I have the function $f(x)=\frac {1}{2} \mathbf x^T Q \mathbf x - \mathbf b^T \mathbf x$ where $Q$ is symmetric.
I'm trying to show that solving $\nabla f(\mathbf x) = 0$ is equivalent to solving $Q \mathbf x = \mathbf b$
I've already proved that if $Q$ is positive definite, then $Q$ is invertible, and then $Q^{-1}$ is also positive definite. Any function that is symmetric positive definite is convex. Therefore $f$ is convex.
A convex function is guaranteed to have a local minimum which is also a global minimum which is why $\nabla f(\mathbf x) = 0$ is true.
How do I show the equivalence in an elegant way though?

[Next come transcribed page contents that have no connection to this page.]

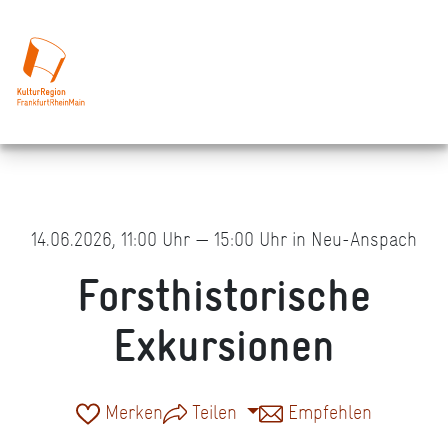
14.06.2026, 11:00 Uhr — 15:00 Uhr in Neu-Anspach
Forsthistorische
Exkursionen
Merken
Teilen
Empfehlen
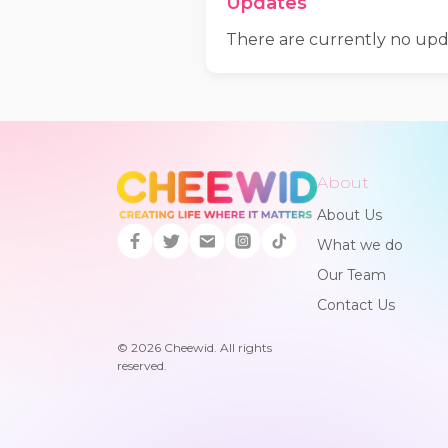
Updates
There are currently no upd
About
About Us
What we do
Our Team
Contact Us
©
2026
Cheewid. All rights
reserved.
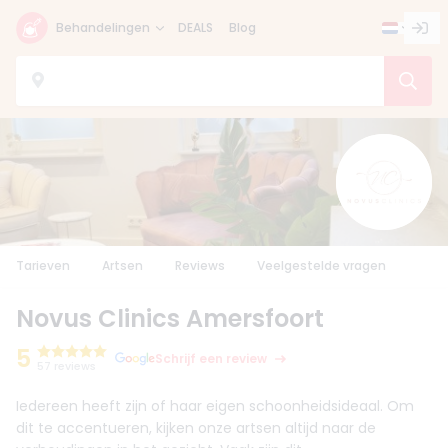
Behandelingen
DEALS
Blog
Tarieven
Artsen
Reviews
Veelgestelde vragen
Novus Clinics Amersfoort
5
Schrijf een review
57 reviews
Iedereen heeft zijn of haar eigen schoonheidsideaal. Om
dit te accentueren, kijken onze artsen altijd naar de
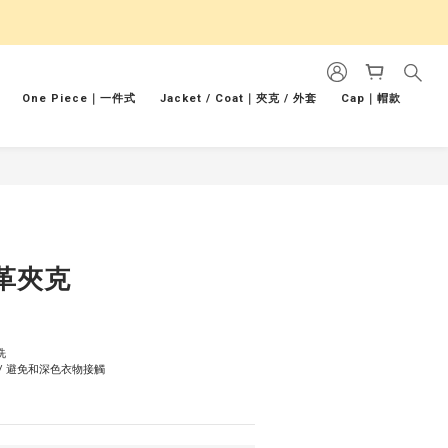
One Piece｜一件式
Jacket / Coat｜夾克 / 外套
Cap｜帽款
革夾克
洗
/ 避免和深色衣物接觸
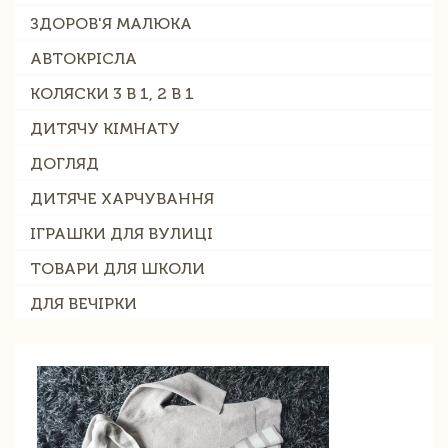
ЗДОРОВ'Я МАЛЮКА
АВТОКРІСЛА
КОЛЯСКИ 3 В 1, 2 В 1
ДИТЯЧУ КІМНАТУ
ДОГЛЯД
ДИТЯЧЕ ХАРЧУВАННЯ
ІГРАШКИ ДЛЯ ВУЛИЦІ
ТОВАРИ ДЛЯ ШКОЛИ
ДЛЯ ВЕЧІРКИ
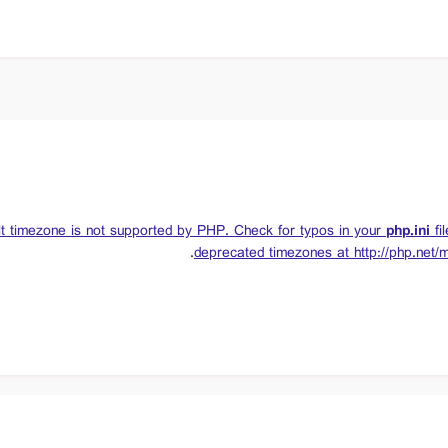
lt timezone is not supported by PHP. Check for typos in your
php.ini
fil
.
deprecated timezones at
http://php.net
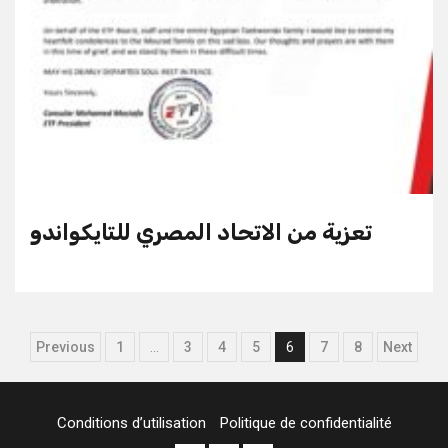
تعزية من الاتحاد المصري للتايكواندو
Pagination
Previous
1
…
3
4
5
6
7
8
Next
des
publications
Conditions d’utilisation
Politique de confidentialité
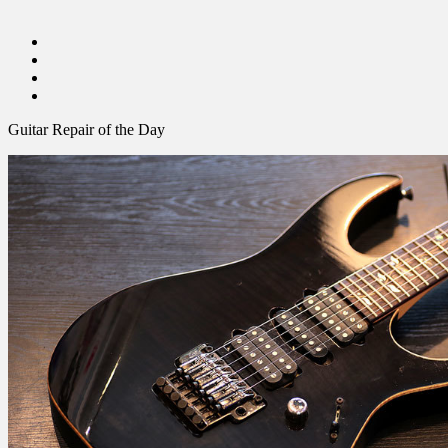
Guitar Repair of the Day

In components, the assert is straightforward: $$ f(x) = \frac{1}{2}\sum_{ij} Q_{ij} x_ix_j - \sum_i b_i x_i. $$
So (using $Q$'s symmetry): $$ \frac{\partial f}{\partial x_k} = \frac{1}{2}\sum_{i} Q_{ik} x_i + \frac{1}{2}\sum_{j} Q_{kj} x_j - b_k = \sum_j Q_{kj} x_j - b_k , $$
which are exactly the components of the vector: $$ \nabla f = Qx - b. $$